As shown in Fig. 4A, we observed robust up-regulation of the BH3-only protein, Bnip3, by GANT61 in all three HCC cell lines; the expression of other Bcl-2 family proteins (including Bim, Noxa, Puma, Bcl2, and Bclxl) were not significantly affected, although the level of Mcl-1 was SB203580 slightly reduced in two of the three HCC cell lines. GANT61 induced a 4.39-fold, 2.84-fold, and 1.97-fold increase in Bnip3 mRNA level in Huh7, Hep3B, and HepG2 cells, respectively, as determined by qRT-PCR (Fig. 4B). The effect of GANT61 on Bnip3 expression was dose-dependent (at 24- and 48-hour timepoints) (Fig. 4C). The role of Bnip3 in GANT61-induced autophagy was supported by the observations that siRNA knockdown
of Bnip3 prevented GANT61-induced LC3II accumulation (Fig. 4D, left panel) and that overexpression of Bnip3 enhanced GANT61-induced LC3II accumulation (Fig. 4D, right panel) and reversed SAG-induced LC3II reduction (Fig. 4E). We sought to further investigate the mechanism by which Hh signaling regulates Bnip3. As the Bnip3 promoter does not contain the Gli consensus DNA-binding sequences, it is likely that Hh signaling might regulate Bnip3 through an indirect mechanism. Given that Bnip3 is a downstream target of the MEK/ERK signaling pathway[11, 12]

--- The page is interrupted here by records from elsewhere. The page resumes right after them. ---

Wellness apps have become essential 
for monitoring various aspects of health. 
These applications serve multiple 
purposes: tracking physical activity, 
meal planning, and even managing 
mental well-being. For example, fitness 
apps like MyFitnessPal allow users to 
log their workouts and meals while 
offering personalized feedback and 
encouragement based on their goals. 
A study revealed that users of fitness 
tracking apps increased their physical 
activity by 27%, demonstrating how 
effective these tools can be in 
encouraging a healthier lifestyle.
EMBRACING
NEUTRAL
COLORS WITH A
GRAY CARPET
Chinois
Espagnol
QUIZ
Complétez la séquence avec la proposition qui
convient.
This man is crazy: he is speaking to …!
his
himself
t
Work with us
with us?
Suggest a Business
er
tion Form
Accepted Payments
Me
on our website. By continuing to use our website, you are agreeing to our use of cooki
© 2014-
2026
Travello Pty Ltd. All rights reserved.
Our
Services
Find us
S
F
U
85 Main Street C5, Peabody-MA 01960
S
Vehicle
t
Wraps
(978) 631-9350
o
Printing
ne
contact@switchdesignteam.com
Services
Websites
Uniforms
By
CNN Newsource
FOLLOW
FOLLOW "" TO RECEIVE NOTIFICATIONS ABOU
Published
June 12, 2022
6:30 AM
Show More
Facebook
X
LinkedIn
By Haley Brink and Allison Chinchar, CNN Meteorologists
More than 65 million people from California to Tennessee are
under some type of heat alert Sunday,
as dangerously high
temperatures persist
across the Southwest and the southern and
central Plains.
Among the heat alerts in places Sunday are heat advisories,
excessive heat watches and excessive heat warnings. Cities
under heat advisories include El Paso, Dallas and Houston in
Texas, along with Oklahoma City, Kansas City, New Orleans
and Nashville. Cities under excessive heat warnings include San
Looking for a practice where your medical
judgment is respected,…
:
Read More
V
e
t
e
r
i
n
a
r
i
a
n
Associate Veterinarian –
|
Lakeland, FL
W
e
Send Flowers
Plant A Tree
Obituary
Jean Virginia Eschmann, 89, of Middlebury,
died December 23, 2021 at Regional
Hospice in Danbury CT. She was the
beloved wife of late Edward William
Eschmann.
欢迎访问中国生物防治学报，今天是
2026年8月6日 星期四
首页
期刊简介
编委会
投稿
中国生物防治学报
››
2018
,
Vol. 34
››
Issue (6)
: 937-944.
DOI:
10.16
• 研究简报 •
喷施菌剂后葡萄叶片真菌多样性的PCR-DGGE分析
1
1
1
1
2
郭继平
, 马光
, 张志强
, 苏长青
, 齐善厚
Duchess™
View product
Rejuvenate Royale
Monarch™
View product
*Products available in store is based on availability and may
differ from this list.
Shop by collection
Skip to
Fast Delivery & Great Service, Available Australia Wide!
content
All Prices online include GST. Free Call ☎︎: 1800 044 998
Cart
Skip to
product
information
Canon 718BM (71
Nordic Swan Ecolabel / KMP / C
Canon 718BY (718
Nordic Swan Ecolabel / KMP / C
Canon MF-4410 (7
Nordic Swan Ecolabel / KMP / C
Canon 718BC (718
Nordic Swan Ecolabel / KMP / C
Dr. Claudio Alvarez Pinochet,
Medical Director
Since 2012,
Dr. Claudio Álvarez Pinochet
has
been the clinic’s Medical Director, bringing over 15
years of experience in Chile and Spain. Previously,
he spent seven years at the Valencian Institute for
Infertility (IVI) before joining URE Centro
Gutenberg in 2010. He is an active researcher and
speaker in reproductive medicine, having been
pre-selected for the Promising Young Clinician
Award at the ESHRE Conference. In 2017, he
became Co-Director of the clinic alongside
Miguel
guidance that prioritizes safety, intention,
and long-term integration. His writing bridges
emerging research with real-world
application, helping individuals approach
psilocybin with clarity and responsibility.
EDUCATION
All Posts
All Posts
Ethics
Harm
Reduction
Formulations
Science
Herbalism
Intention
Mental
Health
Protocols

and that Hh and MEK/ERK signaling pathways are known to interconnect in other cells,[13-15] we performed experiments Epacadostat order to determine whether inhibition of Hh by GANT61 might induce Bnip3 expression by way of activation of MEK/ERK. As shown in Fig. 4F, GANT61 treatment increased the phosphorylation of MEK and ERK1/2
(but did not Protein kinase N1 affect the levels of total MEK and ERK1/2). We observed that inhibition of MEK by U0126 prevented GANT61-induced phosphorylation of ERK1/2, expression of Bnip3, and accumulation of LC3II (Fig. 4G). These findings suggest that GANT61-induced Bnip3 expression is mediated at least in part through activation of the MEK/ERK pathway. Although Bnip expression is known to be regulated by nuclear factor kappa B (NF-κB),[16] p53,[17] and DNA methyltransferase-1 (DNMT-1),[18] these molecules were not altered by GANT61 treatment in our system (Supporting Fig. S3). Beclin-1, the mammalian ortholog of yeast Atg6, is a well-known key regulator of autophagy; it is a critical component of the class III phosphatidylinositol-3-kinase complex (PI3KC3) required for autophagy. The overall structure of Beclin-1/Atg6 and its essential role in autophagosome formation is evolutionarily conserved throughout all eukaryotic phyla. Whereas Beclin-1 expression promotes autophagy, Beclin-1 reduction decreases autophagic activity.[19] Sequence alignment and structural modeling indicate that Beclin-1 contains a putative BH3-like domain (amino acids 112-123), which is known as a novel BH-3 domain only protein.[20] The BH-3 domain of Beclin-1 interacts with Bcl-2, which leads to inhibition of autophagy.